**DIRECTIONS**
Print every line of the records below word for word, but leave the pictures out.

Images of plotted data
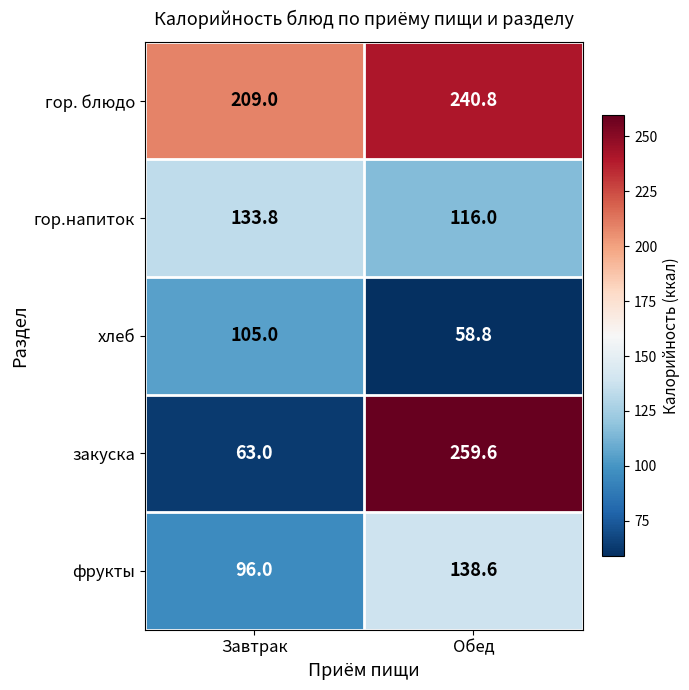

At how many categories does at least one series exceed 217?

1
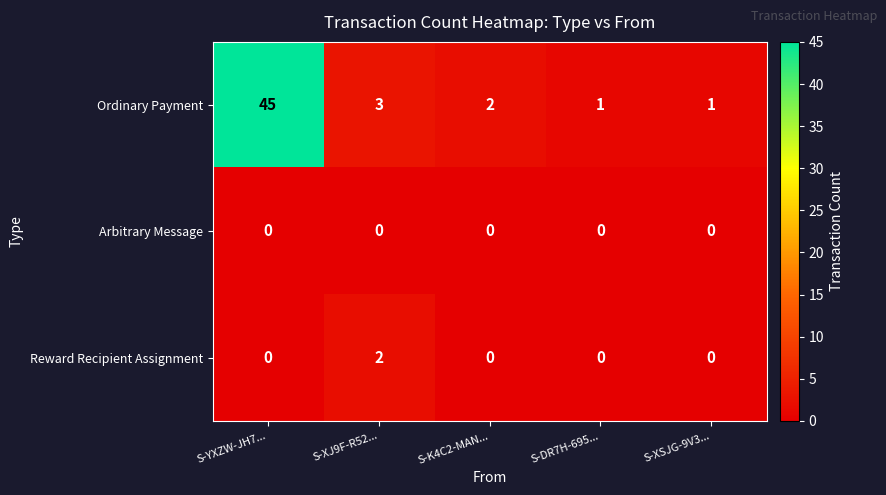

Which series has the widest spread of values?

Ordinary Payment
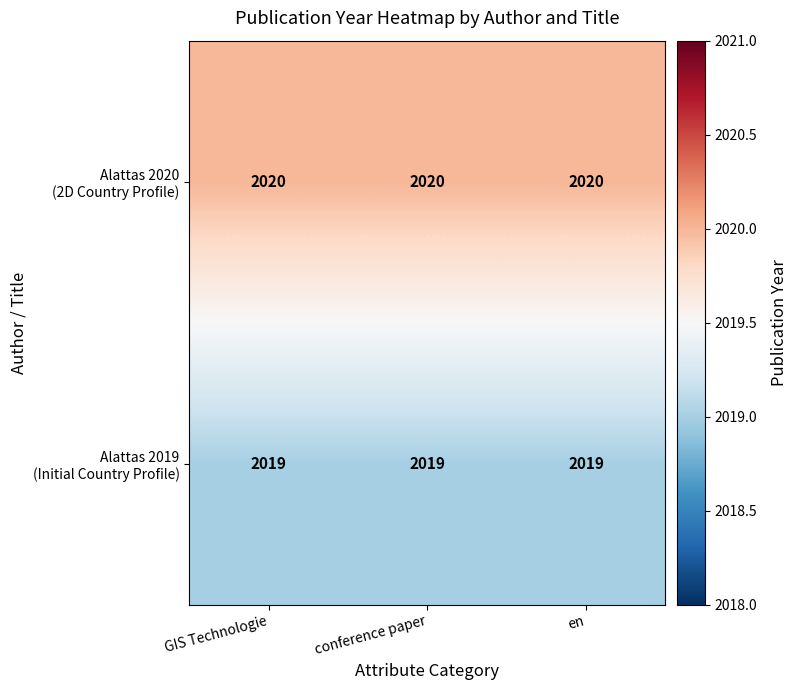

What is the minimum value shown in the chart?

2019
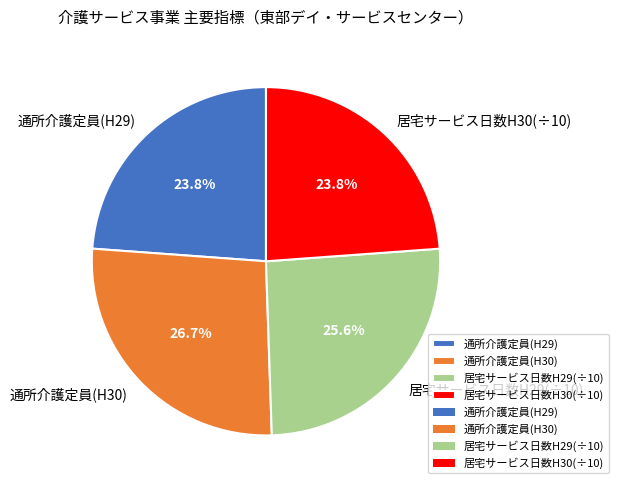

What is the ratio of the value at 居宅サービス日数H29(÷10) to the value at 居宅サービス日数H30(÷10)?

1.1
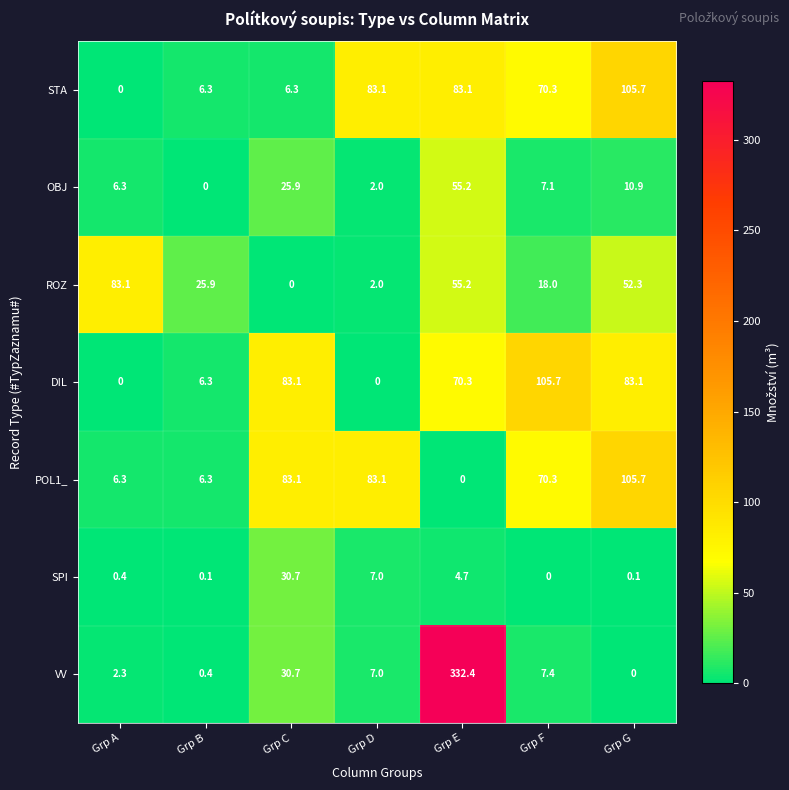

How many values in the ROZ series are below 25?

3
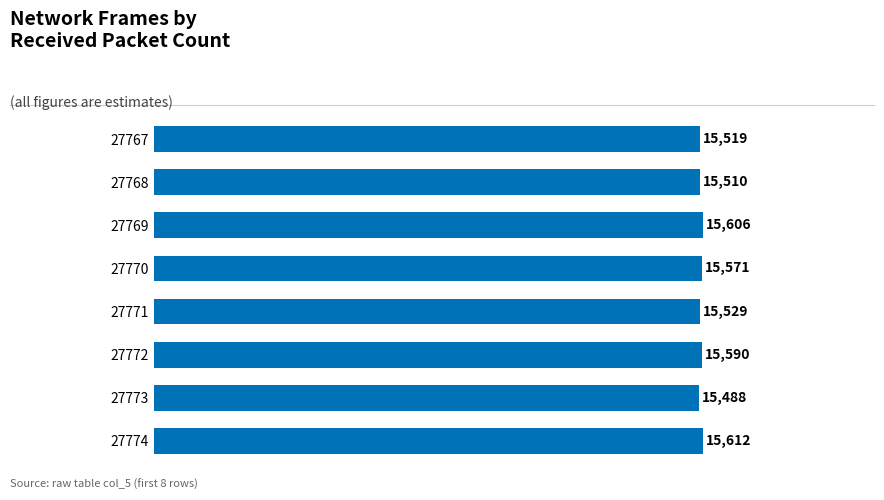

What is the sum of all values?

124425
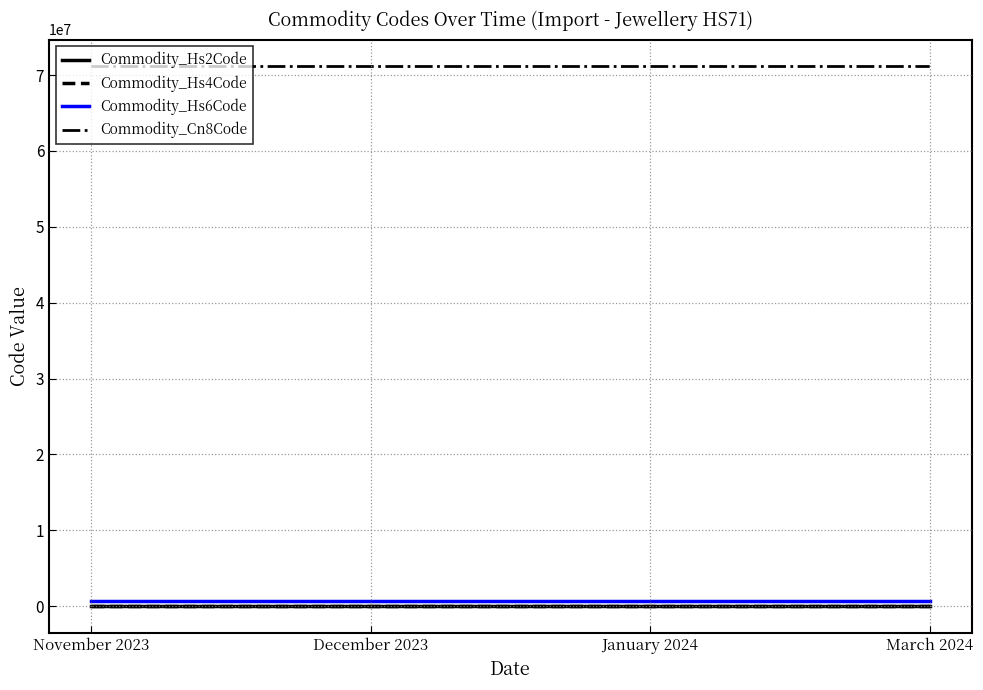

Does the chart display data point markers on the line(s)?

No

**ANSWER SECTION**
At how many categories does at least one series exceed 217?

1

Which series has the widest spread of values?

Ordinary Payment

What is the minimum value shown in the chart?

2019

What is the ratio of the value at 居宅サービス日数H29(÷10) to the value at 居宅サービス日数H30(÷10)?

1.1

How many values in the ROZ series are below 25?

3

What is the sum of all values?

124425

Does the chart display data point markers on the line(s)?

No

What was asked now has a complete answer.